## EXERCISE DIRECTIONS
Rewrite the text of the material, swapping every "lieferbar" for "vorrätig" and leaving everything else unchanged. Omit the pictures from your answer.

[Saved entries]
====

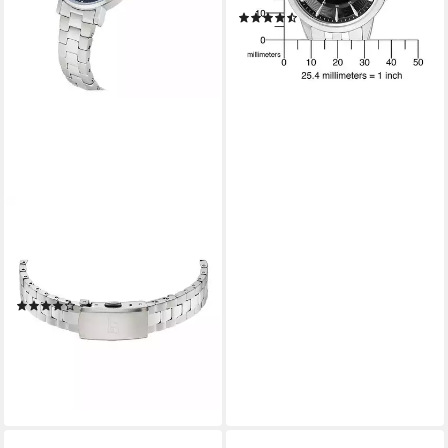
(91)
89,00 €
lieferbar - in 2-3 Werktagen bei dir
ETT
Solaruhr ELS-12165-31M,
Armbanduhr, Damenuhr,
Partneruhr, Edelstahlarmband
(1)
ab 84,51 €
UVP
94,95 €
-11%
lieferbar - in 2-3 Werktagen bei dir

====

## REPLY
(91)
89,00 €
vorrätig - in 2-3 Werktagen bei dir
ETT
Solaruhr ELS-12165-31M,
Armbanduhr, Damenuhr,
Partneruhr, Edelstahlarmband
(1)
ab 84,51 €
UVP
94,95 €
-11%
vorrätig - in 2-3 Werktagen bei dir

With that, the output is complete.